Ankara and Doha have enjoyed close relations, particularly since a diplomatic crisis with Qatar erupted on June 5, 2017, when Saudi Arabia, the United Arab Emirates, Bahrain and Egypt accused the Gulf country of supporting Islamist groups, also backed by Turkey, and having close relations with Iran, with the aim of destabilising the region and threatening the security of neighbouring countries.

Since the Arab quartet’s boycott, Turkey has set two military bases with hundreds of Turkish troops stationed there.  To prove the usefulness of the bases, Erdogan’s intelligence is said to have fed the Qatari ruling family multiple warnings of impending coups aimed at making Ankara’s role in Doha look totally indispensable.

In recent years, Erdogan, disdained by his opponents and rivals who consider him to be opportunistic, has been using the Libyan conflict, and previously the Syrian conflict, to pressure Qatar into providing him with huge funds.

He has been doing this by warning the Qatari leadership that the Doha-backed Islamist camp could suffer a regional defeat that would be catastrophic for them, allowing their rivals to control strategic areas in the region.
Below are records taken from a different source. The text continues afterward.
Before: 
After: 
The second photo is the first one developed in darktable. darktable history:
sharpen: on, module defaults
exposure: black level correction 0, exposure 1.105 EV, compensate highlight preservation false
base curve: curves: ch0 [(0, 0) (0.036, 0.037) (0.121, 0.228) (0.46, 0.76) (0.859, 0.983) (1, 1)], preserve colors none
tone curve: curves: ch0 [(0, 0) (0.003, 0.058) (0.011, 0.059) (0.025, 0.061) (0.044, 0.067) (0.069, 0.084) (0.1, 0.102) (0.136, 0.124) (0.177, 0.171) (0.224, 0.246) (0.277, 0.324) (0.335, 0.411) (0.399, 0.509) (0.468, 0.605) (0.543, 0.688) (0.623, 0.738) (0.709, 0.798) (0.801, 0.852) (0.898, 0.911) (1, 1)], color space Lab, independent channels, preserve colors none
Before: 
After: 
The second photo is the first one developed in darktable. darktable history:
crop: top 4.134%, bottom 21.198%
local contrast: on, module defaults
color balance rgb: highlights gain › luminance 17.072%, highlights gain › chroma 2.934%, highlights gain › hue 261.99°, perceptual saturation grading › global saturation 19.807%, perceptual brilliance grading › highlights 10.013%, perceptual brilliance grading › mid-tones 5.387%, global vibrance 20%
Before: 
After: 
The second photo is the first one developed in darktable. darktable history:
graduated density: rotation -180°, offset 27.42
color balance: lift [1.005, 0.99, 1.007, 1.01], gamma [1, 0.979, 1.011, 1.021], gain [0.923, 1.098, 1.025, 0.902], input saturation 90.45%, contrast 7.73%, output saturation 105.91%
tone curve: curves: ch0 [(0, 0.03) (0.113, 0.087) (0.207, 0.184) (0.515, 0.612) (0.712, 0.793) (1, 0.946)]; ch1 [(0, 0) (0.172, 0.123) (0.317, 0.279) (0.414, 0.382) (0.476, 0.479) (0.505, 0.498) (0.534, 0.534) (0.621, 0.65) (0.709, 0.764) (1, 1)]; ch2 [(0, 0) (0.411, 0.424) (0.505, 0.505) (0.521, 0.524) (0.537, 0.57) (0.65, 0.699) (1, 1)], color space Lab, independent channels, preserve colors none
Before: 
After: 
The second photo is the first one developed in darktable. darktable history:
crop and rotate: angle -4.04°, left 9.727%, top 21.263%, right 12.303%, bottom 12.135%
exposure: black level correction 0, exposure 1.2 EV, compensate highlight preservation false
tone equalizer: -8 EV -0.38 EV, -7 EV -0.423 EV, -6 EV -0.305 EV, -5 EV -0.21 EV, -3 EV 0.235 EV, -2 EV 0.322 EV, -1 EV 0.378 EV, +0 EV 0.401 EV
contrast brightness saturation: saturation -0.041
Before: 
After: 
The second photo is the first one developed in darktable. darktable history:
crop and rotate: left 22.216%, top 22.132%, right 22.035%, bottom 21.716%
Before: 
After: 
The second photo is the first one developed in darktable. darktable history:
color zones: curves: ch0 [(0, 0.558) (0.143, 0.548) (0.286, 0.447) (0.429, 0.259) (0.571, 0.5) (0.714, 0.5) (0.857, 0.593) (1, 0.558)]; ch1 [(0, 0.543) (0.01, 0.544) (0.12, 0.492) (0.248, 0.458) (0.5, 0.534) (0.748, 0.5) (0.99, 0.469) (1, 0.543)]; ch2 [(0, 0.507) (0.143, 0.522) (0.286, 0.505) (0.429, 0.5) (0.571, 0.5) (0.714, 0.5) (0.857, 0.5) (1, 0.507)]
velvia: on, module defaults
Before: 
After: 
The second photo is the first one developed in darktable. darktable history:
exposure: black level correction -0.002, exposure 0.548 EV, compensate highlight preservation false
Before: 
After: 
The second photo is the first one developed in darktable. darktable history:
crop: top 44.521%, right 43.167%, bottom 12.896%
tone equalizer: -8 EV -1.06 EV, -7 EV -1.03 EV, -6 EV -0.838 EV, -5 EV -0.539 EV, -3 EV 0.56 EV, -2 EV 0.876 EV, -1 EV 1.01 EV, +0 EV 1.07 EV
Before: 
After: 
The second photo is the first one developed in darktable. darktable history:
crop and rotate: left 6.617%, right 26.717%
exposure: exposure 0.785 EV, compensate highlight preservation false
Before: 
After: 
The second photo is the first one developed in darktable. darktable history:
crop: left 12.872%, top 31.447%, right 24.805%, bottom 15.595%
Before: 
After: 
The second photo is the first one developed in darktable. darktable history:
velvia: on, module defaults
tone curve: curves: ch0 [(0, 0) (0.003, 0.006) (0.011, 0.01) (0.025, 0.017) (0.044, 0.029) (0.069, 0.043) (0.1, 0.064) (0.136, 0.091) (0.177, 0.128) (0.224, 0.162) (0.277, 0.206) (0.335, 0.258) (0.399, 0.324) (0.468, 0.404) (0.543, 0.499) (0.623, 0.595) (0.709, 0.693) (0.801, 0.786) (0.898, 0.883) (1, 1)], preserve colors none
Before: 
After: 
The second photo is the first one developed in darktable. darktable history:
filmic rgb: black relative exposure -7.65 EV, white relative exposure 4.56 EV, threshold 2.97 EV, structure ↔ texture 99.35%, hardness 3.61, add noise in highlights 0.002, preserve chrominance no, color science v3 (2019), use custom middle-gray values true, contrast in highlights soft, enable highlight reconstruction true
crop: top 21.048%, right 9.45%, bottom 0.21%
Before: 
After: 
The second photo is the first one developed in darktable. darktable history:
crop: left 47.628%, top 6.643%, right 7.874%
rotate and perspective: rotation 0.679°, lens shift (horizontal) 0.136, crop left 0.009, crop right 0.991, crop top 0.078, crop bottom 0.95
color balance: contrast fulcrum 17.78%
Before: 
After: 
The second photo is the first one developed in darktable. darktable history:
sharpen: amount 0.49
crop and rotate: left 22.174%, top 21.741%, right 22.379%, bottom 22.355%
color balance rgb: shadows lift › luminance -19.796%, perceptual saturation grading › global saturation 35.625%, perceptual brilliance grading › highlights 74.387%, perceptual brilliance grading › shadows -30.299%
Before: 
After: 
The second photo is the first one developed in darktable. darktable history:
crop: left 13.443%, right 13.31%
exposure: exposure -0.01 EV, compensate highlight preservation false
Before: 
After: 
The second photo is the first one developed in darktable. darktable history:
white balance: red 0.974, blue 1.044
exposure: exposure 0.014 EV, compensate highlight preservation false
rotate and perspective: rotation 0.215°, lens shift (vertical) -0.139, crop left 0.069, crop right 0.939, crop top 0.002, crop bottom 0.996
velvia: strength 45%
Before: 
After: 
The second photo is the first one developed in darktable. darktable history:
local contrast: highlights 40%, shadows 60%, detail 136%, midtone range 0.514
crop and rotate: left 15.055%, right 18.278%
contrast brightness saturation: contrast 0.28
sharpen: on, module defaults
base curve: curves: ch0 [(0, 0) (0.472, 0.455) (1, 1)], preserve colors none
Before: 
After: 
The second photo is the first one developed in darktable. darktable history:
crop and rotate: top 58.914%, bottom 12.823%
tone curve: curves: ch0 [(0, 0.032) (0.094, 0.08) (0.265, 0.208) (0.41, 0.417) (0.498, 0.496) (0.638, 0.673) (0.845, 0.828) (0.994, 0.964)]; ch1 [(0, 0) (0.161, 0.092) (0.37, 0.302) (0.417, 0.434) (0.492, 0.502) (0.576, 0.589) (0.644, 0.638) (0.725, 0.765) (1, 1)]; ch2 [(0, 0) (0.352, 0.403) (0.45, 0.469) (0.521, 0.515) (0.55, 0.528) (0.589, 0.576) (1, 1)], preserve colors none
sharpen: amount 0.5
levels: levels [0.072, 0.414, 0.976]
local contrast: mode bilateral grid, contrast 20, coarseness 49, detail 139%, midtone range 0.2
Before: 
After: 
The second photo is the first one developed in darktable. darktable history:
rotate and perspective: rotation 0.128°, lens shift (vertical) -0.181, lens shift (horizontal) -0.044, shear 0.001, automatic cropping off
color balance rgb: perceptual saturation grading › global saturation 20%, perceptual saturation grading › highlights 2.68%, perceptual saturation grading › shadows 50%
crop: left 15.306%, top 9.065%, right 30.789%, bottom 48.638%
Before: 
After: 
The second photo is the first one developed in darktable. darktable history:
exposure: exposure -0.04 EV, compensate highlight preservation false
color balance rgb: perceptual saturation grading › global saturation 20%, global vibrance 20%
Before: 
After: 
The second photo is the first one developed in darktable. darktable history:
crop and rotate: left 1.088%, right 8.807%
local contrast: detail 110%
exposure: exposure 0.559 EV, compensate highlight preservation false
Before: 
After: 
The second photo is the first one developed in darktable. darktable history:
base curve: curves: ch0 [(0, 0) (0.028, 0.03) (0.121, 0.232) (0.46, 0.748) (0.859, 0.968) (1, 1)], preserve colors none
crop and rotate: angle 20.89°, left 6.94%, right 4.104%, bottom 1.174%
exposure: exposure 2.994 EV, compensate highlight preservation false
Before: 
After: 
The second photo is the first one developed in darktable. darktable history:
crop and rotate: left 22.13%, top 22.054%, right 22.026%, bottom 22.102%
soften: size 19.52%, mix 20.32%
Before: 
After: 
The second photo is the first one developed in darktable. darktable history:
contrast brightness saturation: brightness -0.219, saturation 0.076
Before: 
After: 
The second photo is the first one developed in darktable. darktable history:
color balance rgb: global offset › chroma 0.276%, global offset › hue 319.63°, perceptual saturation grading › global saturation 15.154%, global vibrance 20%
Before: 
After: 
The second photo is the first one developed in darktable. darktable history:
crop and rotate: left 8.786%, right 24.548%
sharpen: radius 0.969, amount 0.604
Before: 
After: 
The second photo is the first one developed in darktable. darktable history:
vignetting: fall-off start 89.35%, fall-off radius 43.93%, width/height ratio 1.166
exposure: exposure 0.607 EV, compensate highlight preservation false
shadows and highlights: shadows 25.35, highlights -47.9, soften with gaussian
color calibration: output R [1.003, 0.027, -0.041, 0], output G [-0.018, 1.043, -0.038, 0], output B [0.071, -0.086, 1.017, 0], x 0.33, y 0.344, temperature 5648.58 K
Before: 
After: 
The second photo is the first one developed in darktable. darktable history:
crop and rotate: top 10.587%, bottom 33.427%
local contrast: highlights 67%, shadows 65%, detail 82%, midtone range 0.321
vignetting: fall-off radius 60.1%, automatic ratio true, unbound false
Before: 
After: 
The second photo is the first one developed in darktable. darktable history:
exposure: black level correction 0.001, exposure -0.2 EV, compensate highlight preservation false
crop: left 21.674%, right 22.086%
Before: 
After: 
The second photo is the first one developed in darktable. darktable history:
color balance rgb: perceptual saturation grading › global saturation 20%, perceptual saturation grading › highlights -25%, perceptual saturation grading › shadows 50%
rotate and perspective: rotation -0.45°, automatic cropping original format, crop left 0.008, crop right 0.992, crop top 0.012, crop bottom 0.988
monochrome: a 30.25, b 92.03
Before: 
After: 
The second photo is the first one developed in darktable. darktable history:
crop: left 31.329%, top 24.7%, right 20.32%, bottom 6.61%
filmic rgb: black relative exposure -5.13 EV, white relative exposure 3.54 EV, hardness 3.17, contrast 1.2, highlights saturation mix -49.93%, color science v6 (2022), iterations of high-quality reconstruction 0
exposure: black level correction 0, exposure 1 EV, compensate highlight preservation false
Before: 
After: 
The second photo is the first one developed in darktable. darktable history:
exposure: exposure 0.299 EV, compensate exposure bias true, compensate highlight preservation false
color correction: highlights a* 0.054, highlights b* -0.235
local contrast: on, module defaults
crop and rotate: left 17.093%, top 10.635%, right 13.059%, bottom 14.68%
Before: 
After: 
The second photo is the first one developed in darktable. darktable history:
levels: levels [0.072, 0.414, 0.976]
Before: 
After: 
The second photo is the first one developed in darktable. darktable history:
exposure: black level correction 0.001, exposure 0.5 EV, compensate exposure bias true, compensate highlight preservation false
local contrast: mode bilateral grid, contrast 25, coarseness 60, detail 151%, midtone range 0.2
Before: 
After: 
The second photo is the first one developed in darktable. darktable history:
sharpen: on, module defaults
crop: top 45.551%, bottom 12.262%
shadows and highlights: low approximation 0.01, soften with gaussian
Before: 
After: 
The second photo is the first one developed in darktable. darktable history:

“Qatari gas money has played a major role in financing those conflicts and wars, especially that Turkey cannot bear their burdens in light of the successive economic and financial crises witnessed by the country during the past years,” a former Turkish diplomat told The Arab Weekly earlier in June.

“The latest of these crises was the impact of the coronavirus pandemic, which battered the tourist sector, being an important source of revenue for the Turkish treasury.”

In recent days, the Turkish lira recorded a new drop of more than 1% against the US dollar, hitting its lowest level in about one month.

The economic crisis is not the first of its kind in Turkey, where the economy has witnessed a significant drawback in recent years, which observers directly link Ankara’s military and foreign policy misadventures abroad.

To carry out its foreign interventions, Turkey needs direct financial assistance from its ally Qatar, which has regularly pumped funds into the Turkish economy in the form of deposits and investments, adding up to some $15 billion by 2018, according to Qatari government statements.

Media reports, however, claim that the figure presented by Doha does not include all Qatari funds provided to Ankara, such as additional millions in direct donations from Qatari leaders and businessmen.